╭─ Text segment
The
merger of America Online and Time Warner
represents not only the triumph of the Internet as
the irresistible force in
business, but a vision of the
Web as a mass-marketed,
middle-of-the-road medium
for Main Street America.
Though top executives
of both companies
presented the deal as a
"merger of equals," it
was in fact a victory for
Stephen M. Case, the
41-year-old billionaire
who built America
Online from a fledgling
dial-up service in the
mid-1980's to an
Internet powerhouse
able to acquire the
world's largest media
company.
"America Online is
clearly dominant,"
David Readerman,
managing director of
Thomas Weisel
Partners, a San
Francisco investment
firm, said. "The nerds
have won. This deal
really validates the
Internet."
Even more so, it would
appear to validate AOL,
whose strategy was to
market the
freewheeling, global,
often chaotic Internet as
the suburbs of its online
service. Techies long
derided America Online
as a lowbrow medium.
They called it "training
wheels for the Internet,"
suggesting it was not the
real thing.
But Mr. Case, who once
developed new pizza offerings
for Pizza Hut, always
held his ground. He insisted
that the online business
was less about technology
than about consumer
marketing. His vision has
proved on target so far,
making America Online by
far the biggest online
service with 20 million
subscribers. Just where the
combined AOL Time Warner
is headed is hard to
predict, but the emphasis
is certain to be the same -- a
mass-market consumer service
that is easy to use and
hides the intimidating technology.
"It's not about technology,
it's about making this a mass
medium and becoming part
of the everyday habits of
ordinary consumers," Mr.
Case said yesterday.
The measure of America Online's
rapid rise and its
current stature was evident
on Wall Street yesterday. A
few years ago, it was thought
that America Online
might indeed merge with
a media company. Disney or
Time Warner, it was said,
might buy America Online,
which was then regarded
as a promising upstart. But
yesterday it was the shares
of Time Warner, with its
storied legacy reaching
back to Henry Luce, that leapt
in celebration, like some
neglected waif rescued by a
wealthy benefactor.
"I accept that something
profound is happening in
the
Internet space -- I believe
that,"
said Gerald M. Levin, the
chairman and chief executive
of
Time Warner. "The new media
stock-market valuations
are real
-- not in every case, of
course.
But what AOL has done is
get
first position in this new
world.
Its valuation is real, and
I am
attesting to that."
Yet the America Online-Time
Warner deal is more than
a
striking testimonial to
the
Internet as mainstream medium.
The proposed merger is also
a
big gamble for both companies,
as well as an admission
by each
that they need one other.
America Online's weakness
is
its lack of access to high-speed
Internet services over television
cables, which its online
rivals
AT&T and Microsoft have.
Once in place, these high-speed,
or broadband, networks --
provided over upgraded cable
or phone lines -- open the
way
to the digital distribution
of new
services for interactive
entertainment, information
and
e-commerce through everything
from desktop computers to
handheld devices to television
sets.
╰─
╭─ Given records
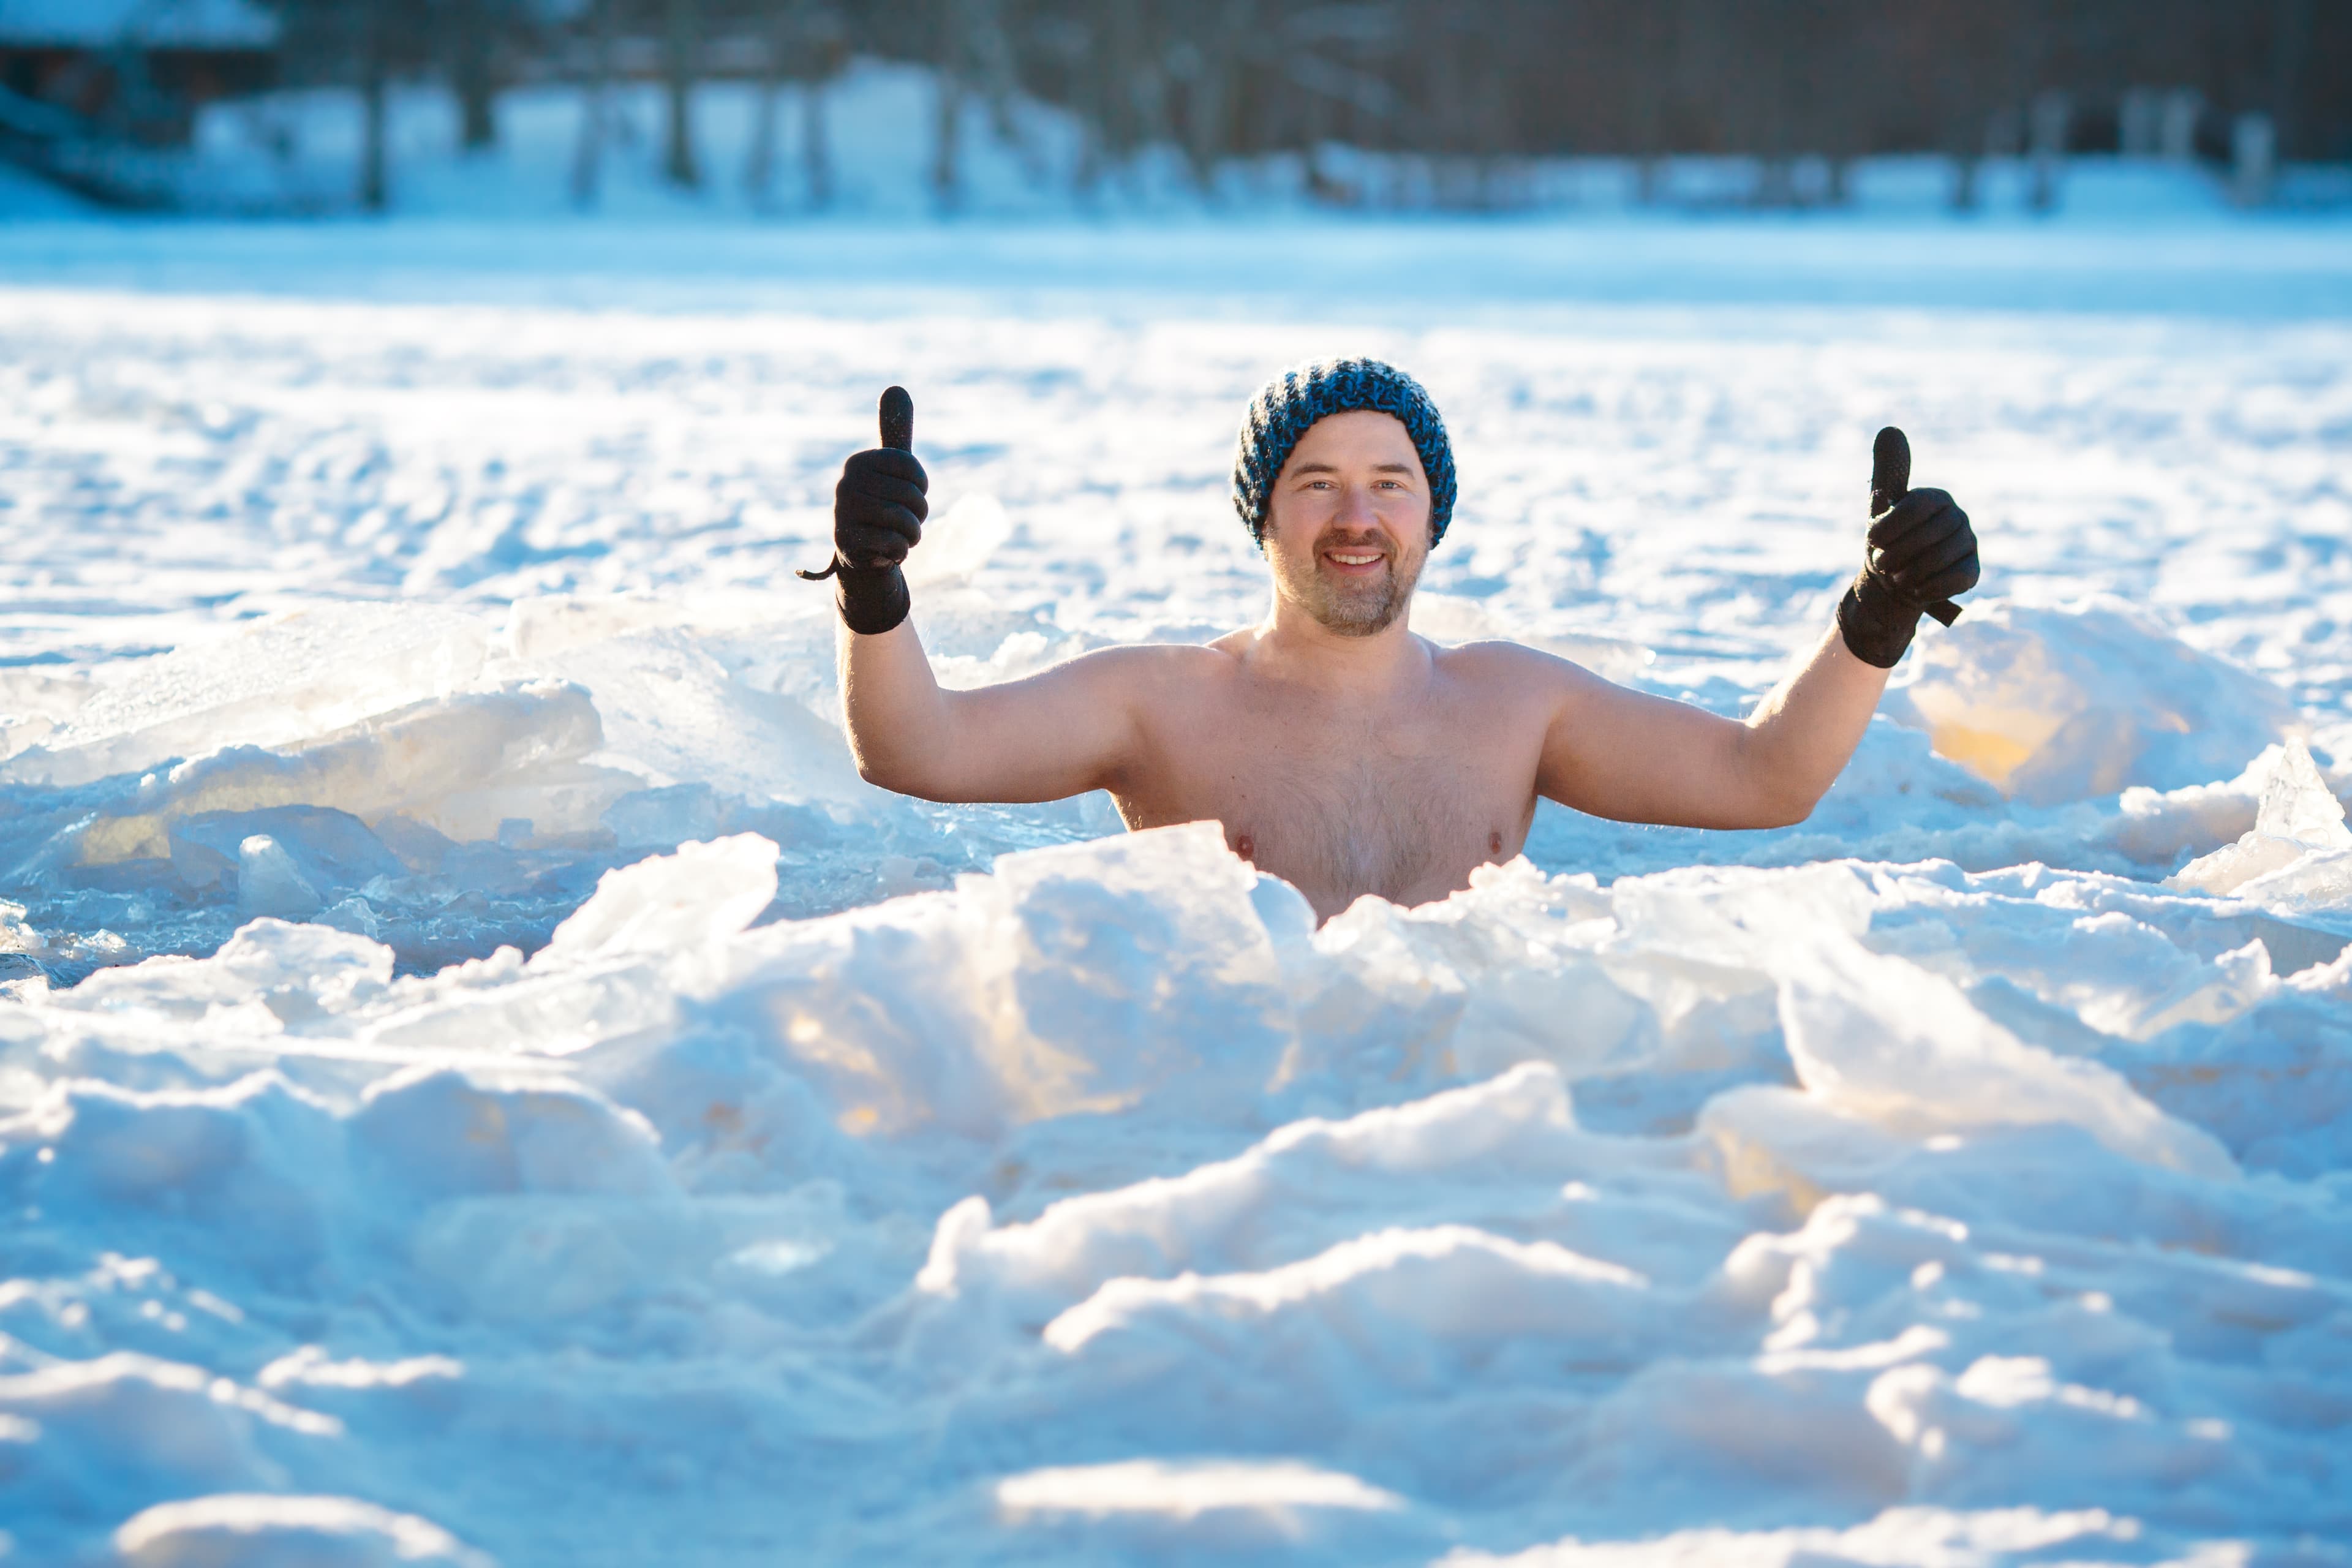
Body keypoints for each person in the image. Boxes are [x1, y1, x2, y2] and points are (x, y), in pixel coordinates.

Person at [814, 358, 1978, 924]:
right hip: (1232, 1126)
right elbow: (923, 751)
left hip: (1452, 1122)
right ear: (1263, 515)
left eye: (1390, 483)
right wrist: (873, 586)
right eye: (1315, 483)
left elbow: (1764, 779)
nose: (1356, 517)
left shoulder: (1517, 707)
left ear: (1432, 514)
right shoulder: (1160, 703)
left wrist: (1876, 617)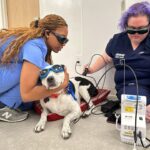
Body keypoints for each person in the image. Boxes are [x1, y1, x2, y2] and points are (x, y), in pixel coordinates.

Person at [84, 1, 150, 122]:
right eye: (131, 29)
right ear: (125, 25)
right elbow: (105, 57)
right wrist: (91, 69)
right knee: (134, 104)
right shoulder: (117, 40)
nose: (136, 33)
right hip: (129, 88)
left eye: (141, 30)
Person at [0, 14, 69, 122]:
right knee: (34, 72)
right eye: (62, 39)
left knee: (42, 69)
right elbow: (26, 94)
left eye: (66, 41)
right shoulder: (34, 47)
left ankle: (7, 102)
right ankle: (2, 107)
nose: (63, 44)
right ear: (47, 33)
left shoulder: (39, 44)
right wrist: (61, 86)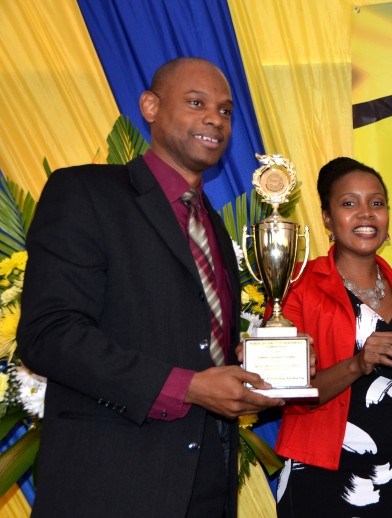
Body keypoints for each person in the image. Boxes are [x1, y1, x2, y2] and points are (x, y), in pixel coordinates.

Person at [17, 57, 288, 518]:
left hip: (207, 483)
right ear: (150, 106)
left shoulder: (213, 226)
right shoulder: (85, 192)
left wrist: (268, 363)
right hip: (111, 485)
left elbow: (199, 343)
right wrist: (186, 388)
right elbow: (49, 334)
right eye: (196, 103)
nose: (214, 119)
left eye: (225, 111)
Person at [274, 157, 392, 517]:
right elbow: (290, 395)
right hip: (323, 477)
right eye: (349, 204)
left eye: (376, 203)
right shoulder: (298, 289)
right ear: (327, 218)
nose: (366, 214)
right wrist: (358, 364)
╰─
● **Problem requirements**:
Extend the article on the America Online and Time Warner merger, starting after its final sentence. The listing has no connection to the article on the merger of America Online and Time Warner.

● **Response box**:
Time Warner, with its vast
cable networks serving more
than 13 million subscribers,
gives America Online assured
access to the high-speed
networks required for these
new
mass-market Internet services.
"The biggest threat to AOL
over
the next three years was
getting locked out of
broadband," said David B.
Yoffie, a professor at the
Harvard Business School.
"And this deal certainly
helps solve that problem."
But that solution, by joining
its fate with Time Warner,
could come at a high cost
for America Online. The
online leader has been a
favorite on Wall Street
because it is regarded as
a fast-growing Internet
company. Now, it is melding
its business with a
slower-growing, though far
larger, media company
whose properties range from
Time magazine to Warner
Brothers films to CNN.
"There's not a prayer that
the combined company can
grow at anything like AOL's
historical rates of growth,"
Mr. Yoffie said.
Reflecting that concern,
America Online's stock price
slipped a bit today, closing
down $1 1/8 to $72 5/8 a
share, while Time Warner's
shares jumped $25.25, to
$90.
Mr. Case said he expected
the far higher valuations
given to Internet companies
than to media companies to
decline. But he held that
view, he added, not so much
because he thought investors
had bid up Internet shares
to outlandish heights but
more because traditional
media companies would be
revived if they got their
Internet strategies right.
"Traditional media assets
have a vibrant future if they
can be catapulted into the
Internet age," Mr. Case said.
By linking with Time Warner,
Mr. Case is also betting
there are advantages to
owning those media brands, not
just distributing them through
the America Online
service. With Internet access
expanding beyond the
personal computer -- with
people increasingly tapping
onto the Net by phone, TV
and handheld devices -- Mr.
Case feels consumers will
want an easy-to-use service
that works on all those
machines.
America Online, in short,
wants to be a one-stop
service for the Internet
of the future. "We don't want
AOL to be a place people
go through to get someplace
else," Mr. Case said. "We
want to be able to create an
integrated consumer space.
That's why, ultimately, the
ownership of media brands
will be important."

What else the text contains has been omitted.